▸ WHAT NEEDS TO BE DONE
In the Binary Gap text below, change "distance" to "gap" in the part from "Two 1's are adjacent if there" up to and including "distance of 3.", and write out that part with the change.

----- READING PASSAGE -----

Binary Gap

Given a positive integer n, find and return the longest distance between any two adjacent 1's in the binary representation of n. If there are no two adjacent 1's, return 0.

Two 1's are adjacent if there are only 0's separating them (possibly no 0's). The distance between the two 1's is the absolute difference between their bit positions. For example, the two 1's in "1001" have a distance of 3.

Example :

Input: n = 22
Output: 2

Approach:

C++

#include <bits/stdc++.h>
using namespace std;

//convert number to binary string
string binary(int n)
{
    string res = "";
    while (n > 0)
    {
        int temp = n % 2;

        res = to_string(temp) + res;
        n = n / 2;
    }
    return res;
}
int binaryGap(int n)
{
    string bString = binary(n);

    int ans = 0;
    int len = bString.size();
    int i = 0;
    while (i < len)
    {
        int count = 0;
        while (i < len && bString[i] == '0')
        {
            i++;
        }
        int j = i;
        i++;
        while (i < len && bString[i] == '0')
        {
            i++;
        }
        if (i == len)
        {
            break;
        }
        else
        {
            ans = max(ans, i - j);
        }
    }
    return ans;
}

int main()
{
    int n = 22;

    cout << binaryGap(n);

    return 0;
}

----- DATA FOR ANALYSIS -----

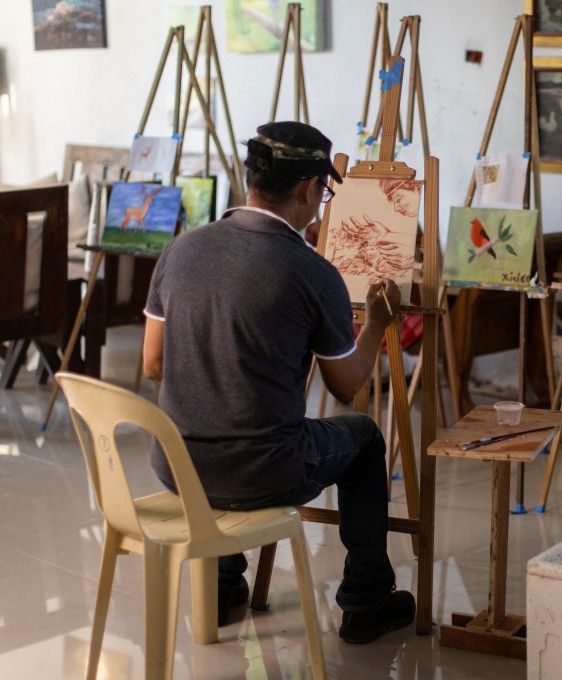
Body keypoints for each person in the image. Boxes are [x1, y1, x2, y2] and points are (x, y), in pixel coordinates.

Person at [142, 121, 415, 643]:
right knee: (363, 437)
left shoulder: (180, 250)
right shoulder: (311, 272)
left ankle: (223, 584)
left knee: (230, 420)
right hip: (264, 475)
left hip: (178, 467)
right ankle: (367, 597)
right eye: (326, 192)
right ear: (310, 189)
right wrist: (378, 324)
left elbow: (154, 364)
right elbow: (345, 384)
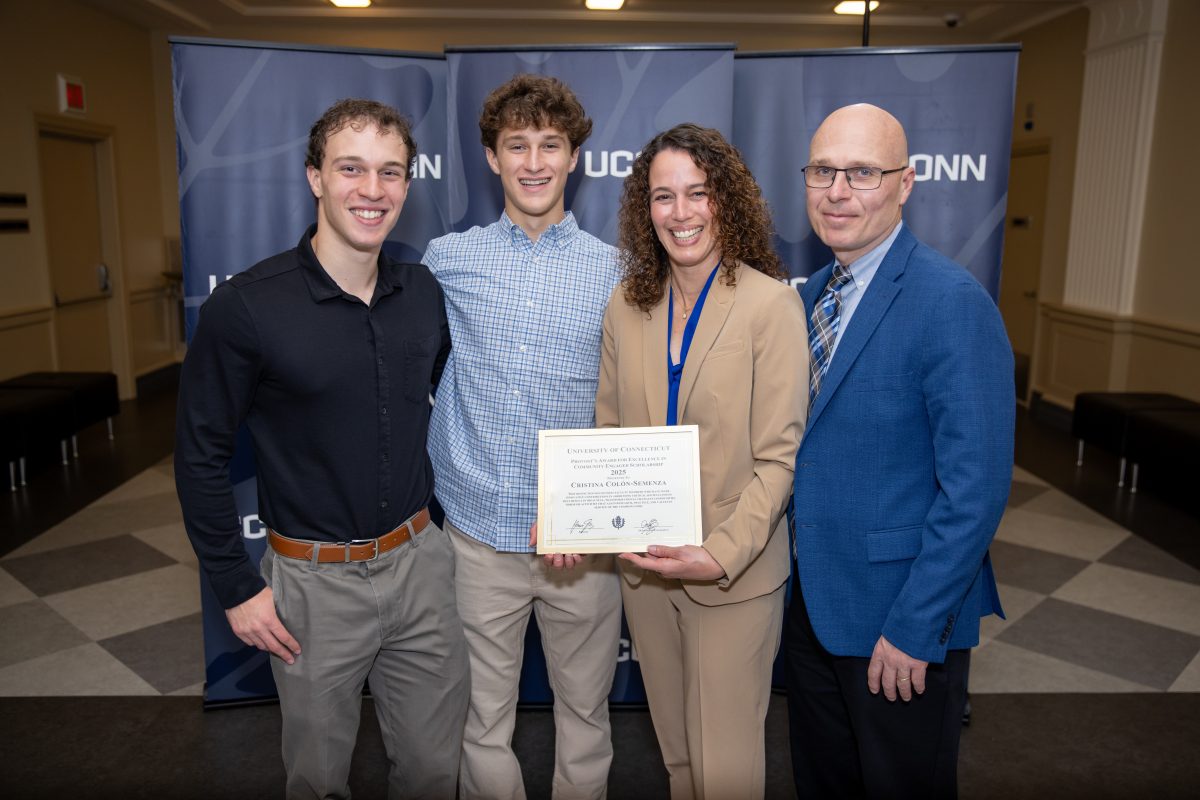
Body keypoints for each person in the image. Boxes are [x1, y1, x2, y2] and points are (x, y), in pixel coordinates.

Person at [175, 99, 468, 799]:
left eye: (390, 172)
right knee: (318, 781)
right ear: (315, 177)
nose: (373, 190)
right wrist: (236, 587)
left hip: (421, 568)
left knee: (434, 772)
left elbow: (449, 405)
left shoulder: (424, 293)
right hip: (311, 587)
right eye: (351, 169)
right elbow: (198, 455)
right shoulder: (245, 308)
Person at [787, 103, 1013, 799]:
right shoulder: (810, 296)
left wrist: (916, 628)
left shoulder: (951, 302)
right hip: (814, 609)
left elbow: (973, 489)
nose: (837, 191)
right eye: (823, 171)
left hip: (899, 621)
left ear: (906, 184)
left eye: (862, 172)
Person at [421, 74, 622, 800]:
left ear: (575, 159)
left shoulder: (619, 273)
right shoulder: (447, 262)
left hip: (584, 552)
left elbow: (629, 409)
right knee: (482, 723)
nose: (534, 162)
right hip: (477, 538)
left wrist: (587, 512)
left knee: (585, 718)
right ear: (491, 157)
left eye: (550, 145)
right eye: (517, 145)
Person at [596, 123, 808, 799]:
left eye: (698, 193)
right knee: (680, 756)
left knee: (726, 767)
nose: (681, 212)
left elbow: (779, 459)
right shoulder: (627, 306)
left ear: (728, 200)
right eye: (664, 196)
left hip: (730, 575)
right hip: (647, 570)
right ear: (644, 208)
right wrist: (584, 518)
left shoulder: (770, 304)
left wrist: (719, 553)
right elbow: (609, 437)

-----

▸ TASK RESULT
Two 1's are adjacent if there are only 0's separating them (possibly no 0's). The gap between the two 1's is the absolute difference between their bit positions. For example, the two 1's in "1001" have a gap of 3.